Have you ever been to dinner at someone’s house and they spent too much time cooking? What I mean is they were in the kitchen fretting over every little detail of the meal but neglected you.
While guests want great food, they also want a great social experience. This is precisely what so many businesses don’t seem to get. They work so hard on every technical detail yet forget about the human element.
It is easy to do. Technical elements are easy to measure. Knowing whether you have done the job is a simple yes or no. Knowing whether you’ve made people happy isn’t quite as black and white. While they may smile, they can still walk away less than satisfied. However, while measuring one dimension is easier than measuring the other, it is no excuse for over-indexing on technical ability while shirking the responsibility to show empathy and deliver service with a level of compassion.
It is this compassionate, human, hospitality approach that so many small, local businesses can teach larger enterprises. They seem to be able to practice it without anywhere near as much difficulty as big, thousand-employee behemoths. And why? Because, for one, the leader is usually visible and has personal relationships with their customer base. They know the power of shaking hands, carrying on a conversation, knowing the names of the kids, and being there for their neighbors. When employees see that, they know that’s how they should behave. They know a hospitality attitude is as important as technical ability.
If you have any doubts about the importance of this, consider the following. We now have machines that can scan us and screen for cancer. Imagine you go through this procedure, and it unfortunately finds some concerns. Do you want to hear the news from Dr. Robot or Dr. Rob Ott? I believe most of us would rather get the disconcerting news from Dr. Rob, the human.
I once taught a service class to a hotel team, and we were examining the importance of the human touch. One of the attendees said something I will never forget, “A flipchart can’t say good morning.” What he was getting at was the fact that we can write “Good morning” on a flipchart in a meeting room, but it means little compared to a smiling person greeting at the door.

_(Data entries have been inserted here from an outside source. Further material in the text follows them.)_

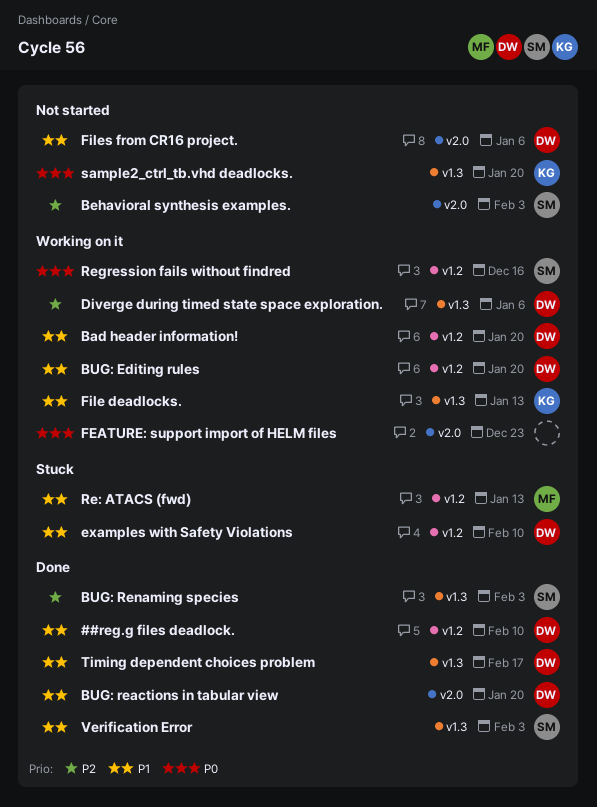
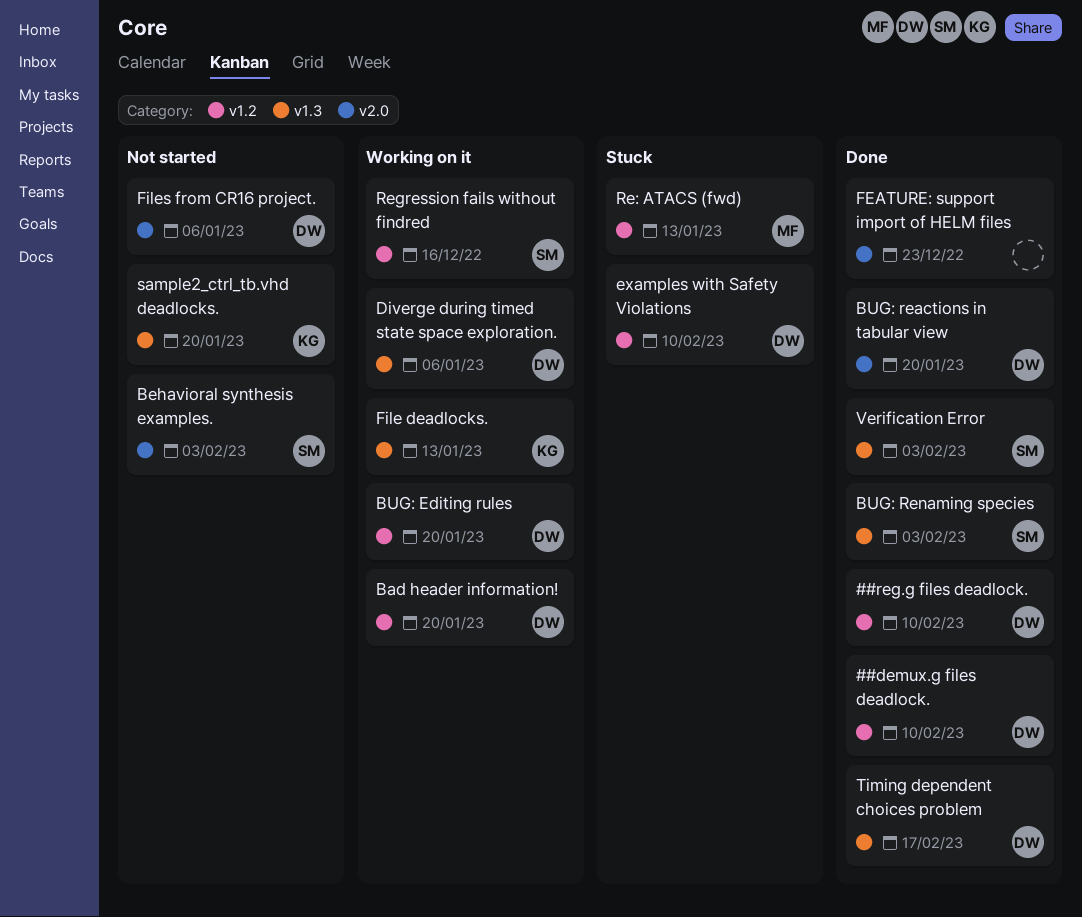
##demux.g files deadlock.: none -> present
FEATURE: support import of HELM files, status: Working on it -> Done

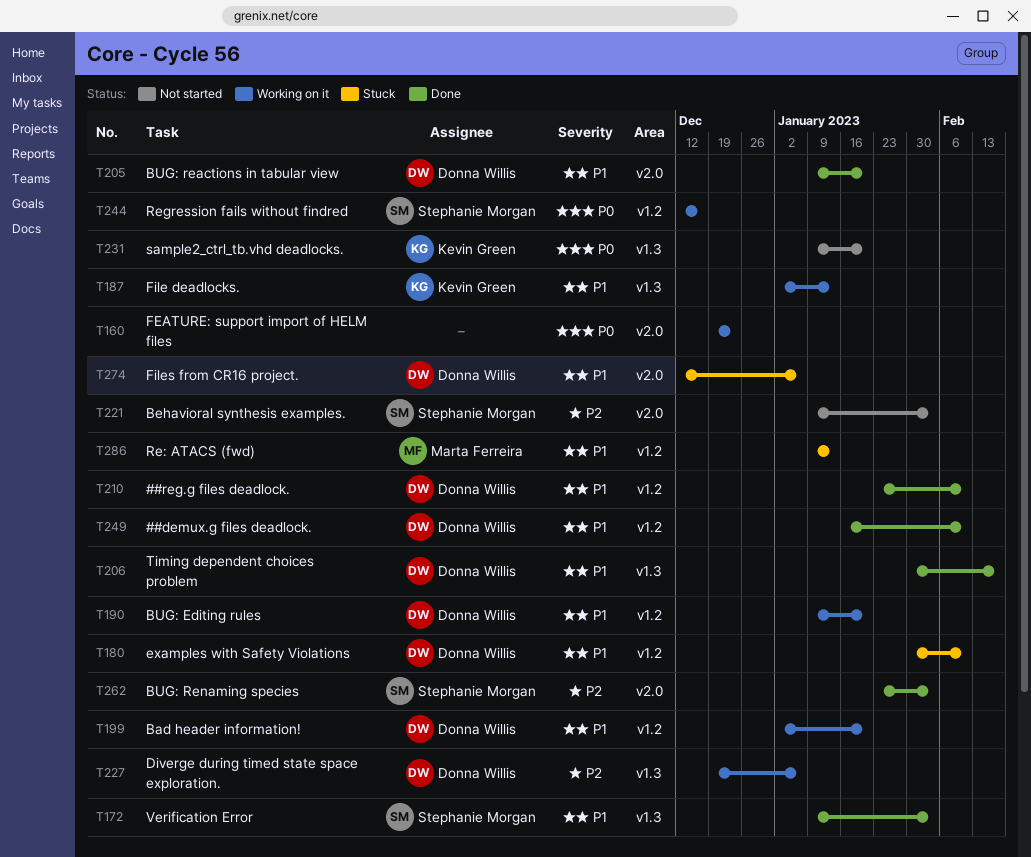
BUG: Renaming species, label: v1.3 -> v2.0
FEATURE: support import of HELM files, status: Done -> Working on it
Files from CR16 project., status: Not started -> Stuck

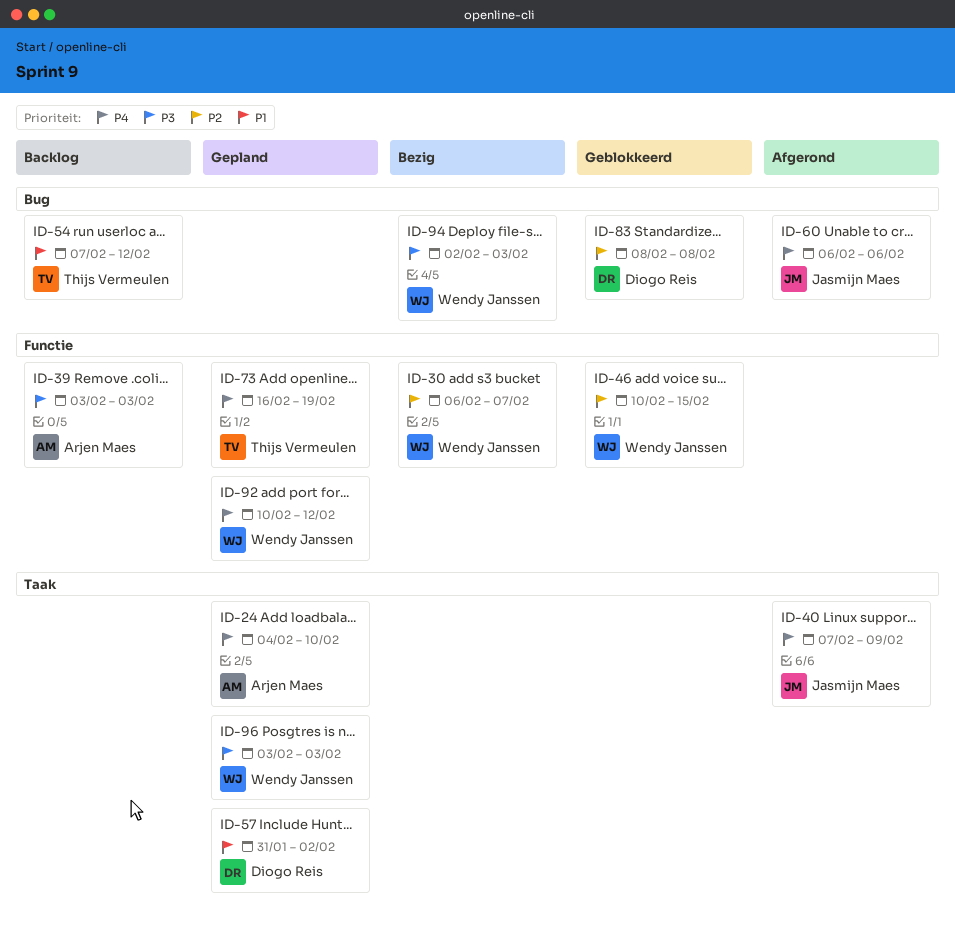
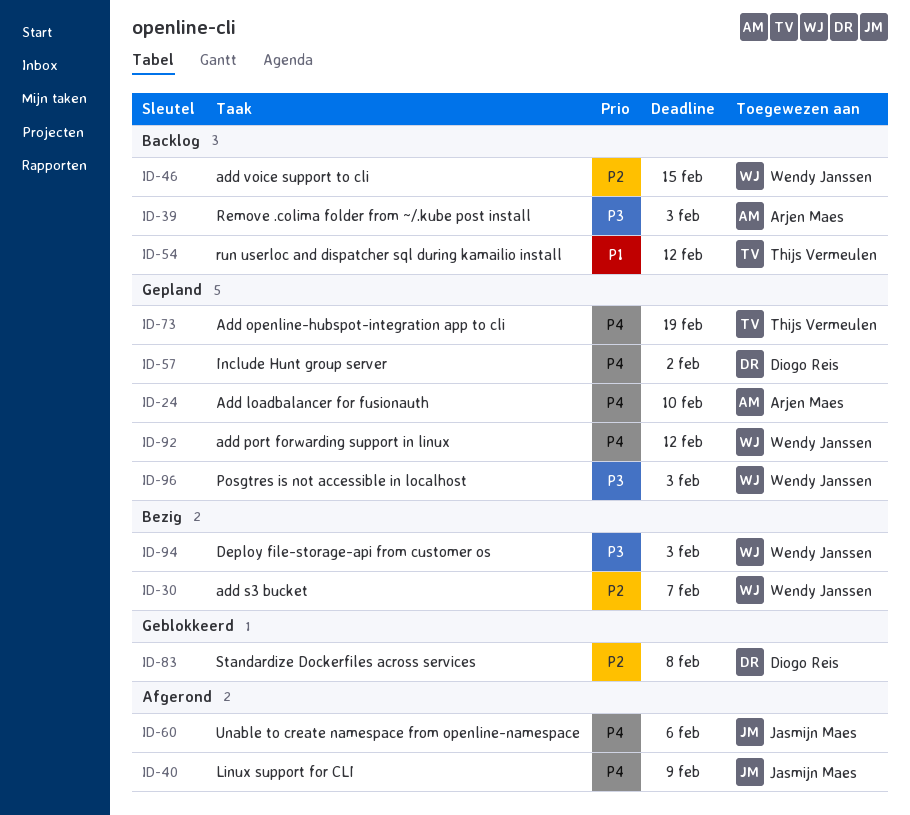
ID-46, status: Geblokkeerd -> Backlog
ID-57, priority: P1 -> P4

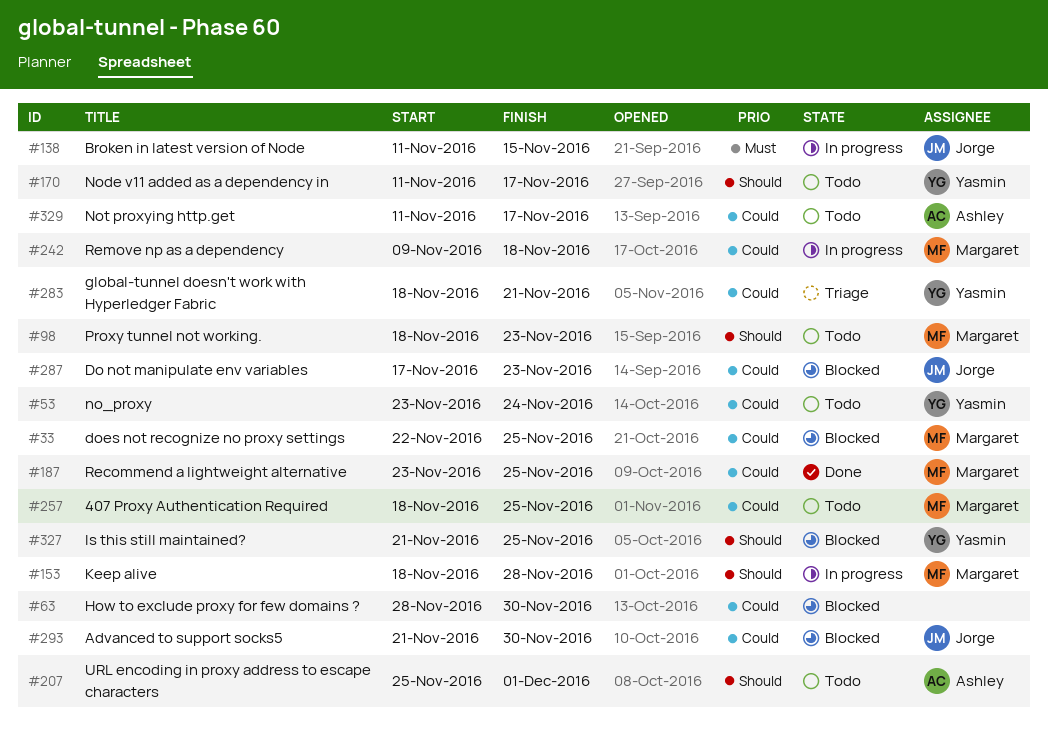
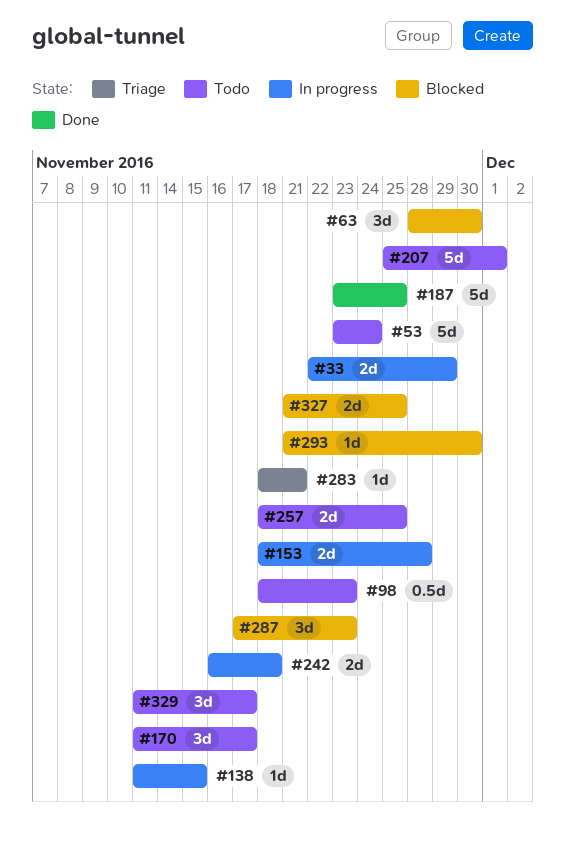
#33, status: Blocked -> In progress
#33, due: Nov 25 -> Nov 29
#242, start: Nov 9 -> Nov 16

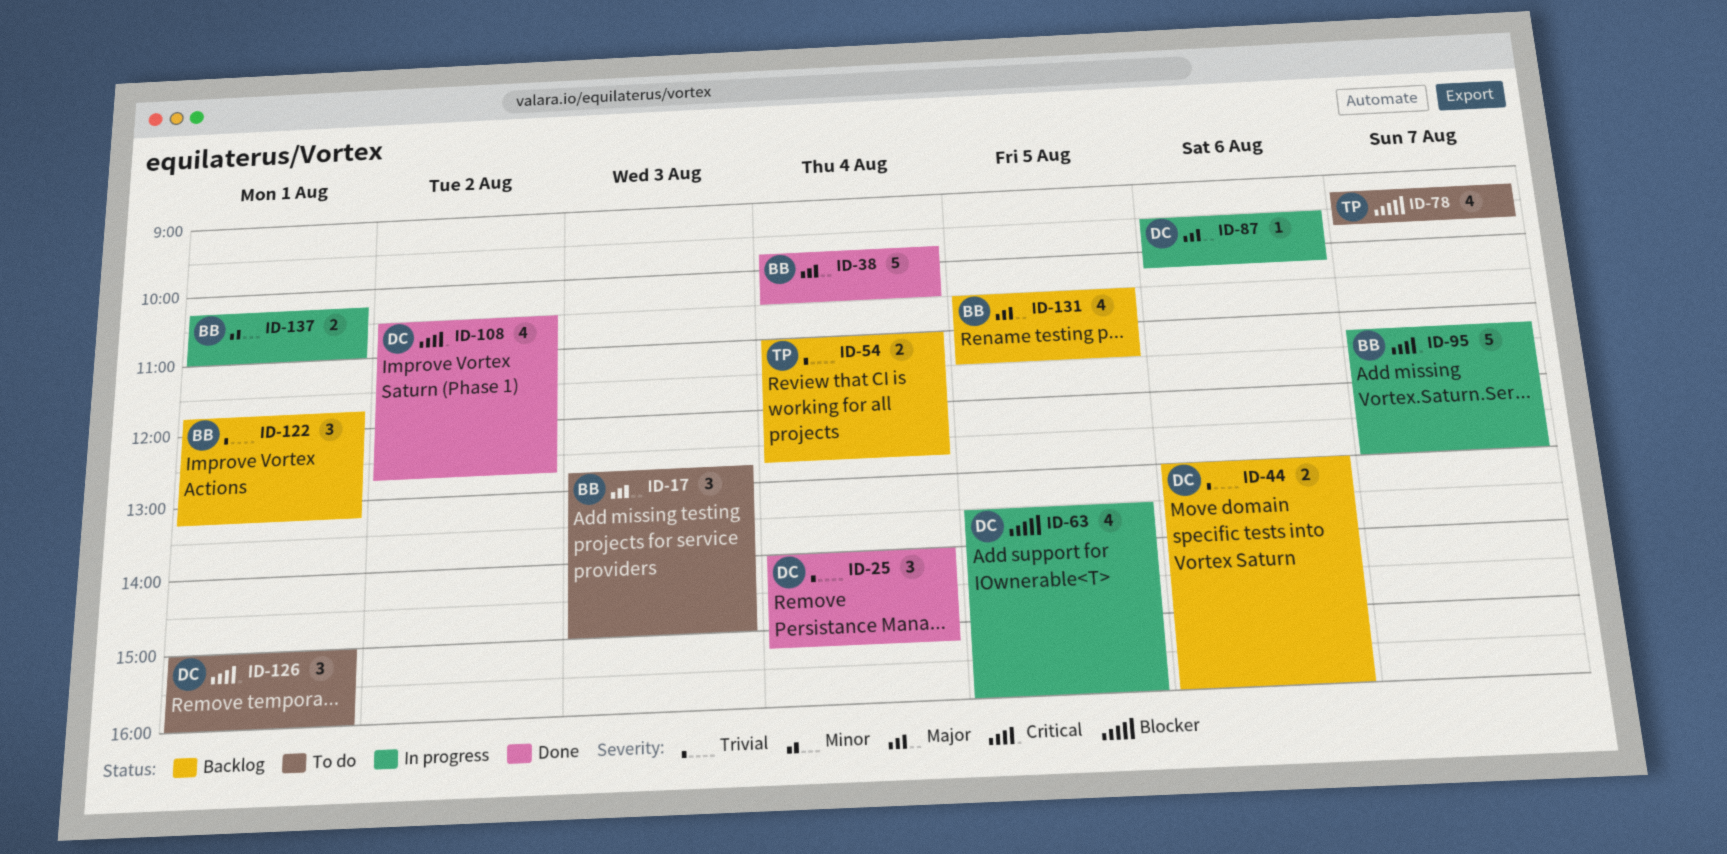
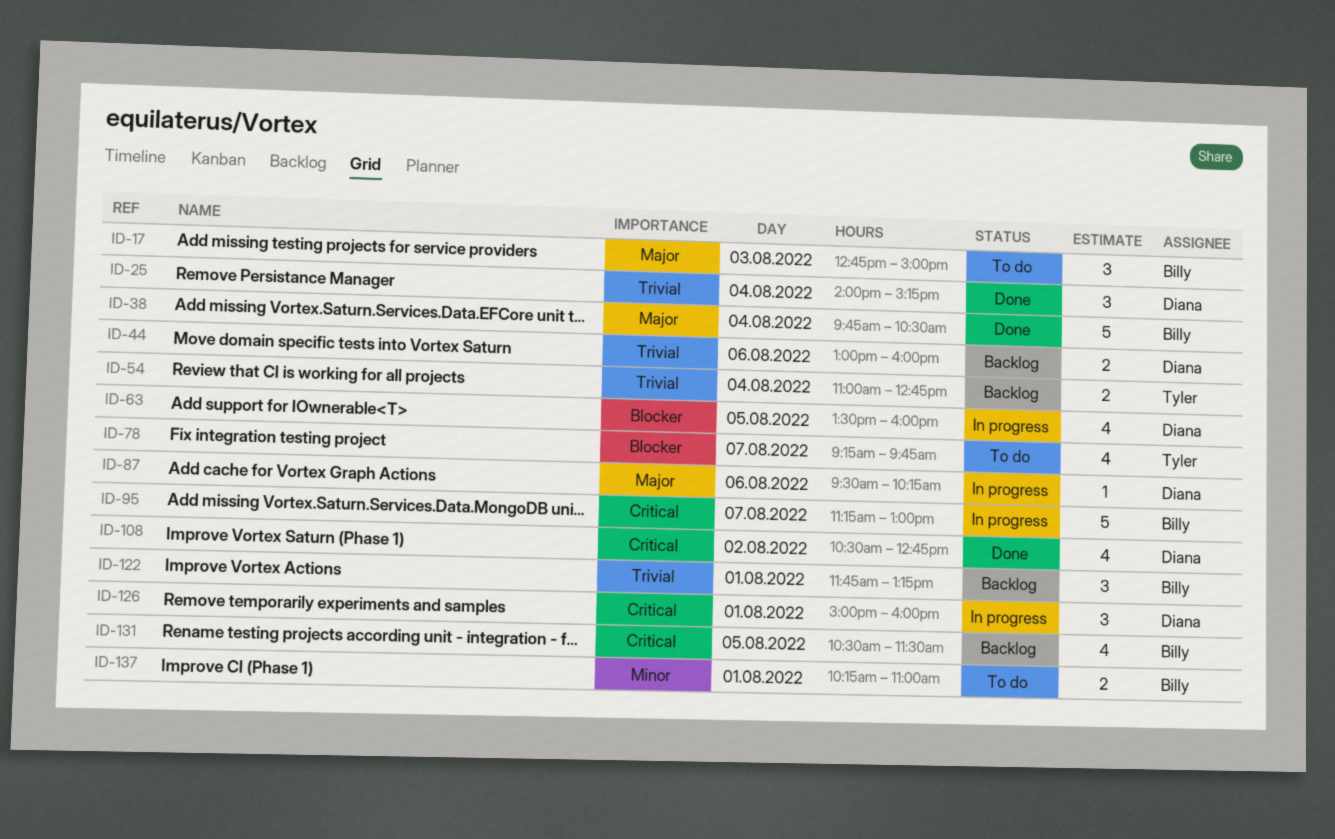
ID-126, status: To do -> In progress
ID-131, priority: Major -> Critical
ID-137, status: In progress -> To do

When you go to someone’s house for dinner, you want to be paid attention to as much as the meal. The same holds true in business. We need to balance the technical and the human in our messaging and training in workplaces. We need to make hospitality skills as important as technical abilities. Business is human first and foremost and losing sight of that is the first step to ruin. When you dismiss the human side, your dinner might taste good, but your guests will leave feeling neglected. Good luck having anyone over again, and businesses need to have people over again.
Think about it. Look around. Is your business over indexed on technical skill but lacking in hospitality? Get the balance right. You will thank me.